CYNARA MENEZES
DA REPORTAGEM LOCAL
Uma obra rara de Luís da Câmara Cascudo está sendo relançada agora por
uma editora de Manaus: "Em Memória de Stradelli", livro em que o folclorista
potiguar traça um perfil do conde Ermanno Stradelli (1862-1926), italiano que trocou seu
país pelo calor e vida selvagem do Norte do Brasil.
Stradelli viveu no Amazonas durante 43 anos, de 1879
até sua morte, entremeados de curtos períodos na Itália. Publicou alguns trabalhos
sobre a região, mas sem rigor científico; são relatos e impressões de viajante que
deixaram Cascudo encantado pelas descrições "literárias e amorosas" dos
costumes e do dia-a-dia dos nativos da região.
Chega a ser engraçada a maneira como o escritor
tenta definir as narrativas de Stradelli, expostas, por exemplo, na introdução a seu
"Vocabulário Nhengatu-Português e Português-Nheengatu", espécie de
dicionário da língua falada pelos povos indígenas do Norte, ainda hoje utilizado como
referência por pesquisadores.
Além do "Vocabulário", Stradelli
publicou, em italiano, "La Leggenda dell'Jurupary", sobre o demônio mitológico
que assombra os índios, "Rio Branco" e "L'Uaupes et gli Uaupes",
todos fora de catálogo no Brasil.
"Como narração de viagem, Stradelli é
desconcertante", escreve Câmara Cascudo. "Não traz um só episódio
sensacional. (...) Nem serpentes, jacarés e onças aparecem nas páginas tranquilas da
história singela. (...) O extremo valor de sua jornada está justamente na nobre
simplicidade com que a fotografou."
A vida do conde Stradelli, morto pela hanseníase
(Cascudo usa a palavra "morféia" para a doença) aos 64 anos, foi pesquisada
por Câmara Cascudo durante 18 meses, por meio de cartas e informações que vinham da
Itália e dos lugares do Brasil por onde passou. É de se imaginar como seria hoje
pesquisar a biografia do conde, cuja trajetória daria, sem dúvida, um filme e tanto.
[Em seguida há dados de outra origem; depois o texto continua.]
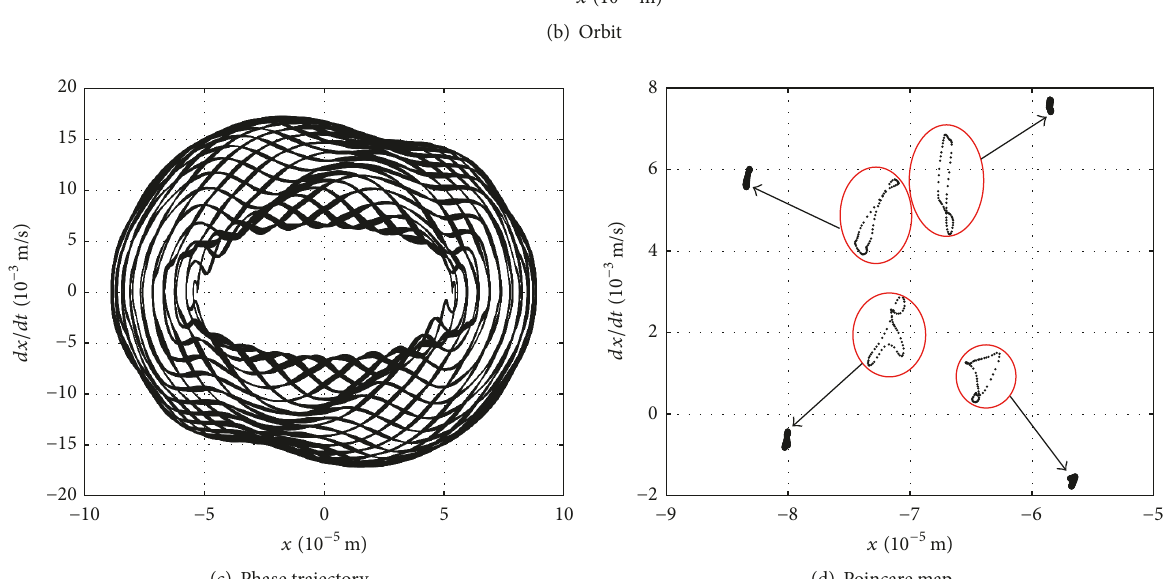
Figure 16: Response analysis of disk 2: 𝜔 1 = 170 rad / s and 𝜆 = −1.65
A edição traz alguns problemas, como a falta de
tradução para os trechos que Cascudo transcreve em italiano, diretamente dos livros de
Stradelli.
Fazem falta também notas explicativas sobre termos
como "tariano" (povo indígena do Alto Rio Negro) ou "ameraba" (para
"ameríndio"), fartamente utilizados no livro. Causa estranheza ainda a
manutenção do prefácio um tanto ufanista escrito pelo historiador Arthur Cezar Ferreira
Reis, que governou o Amazonas durante o regime militar.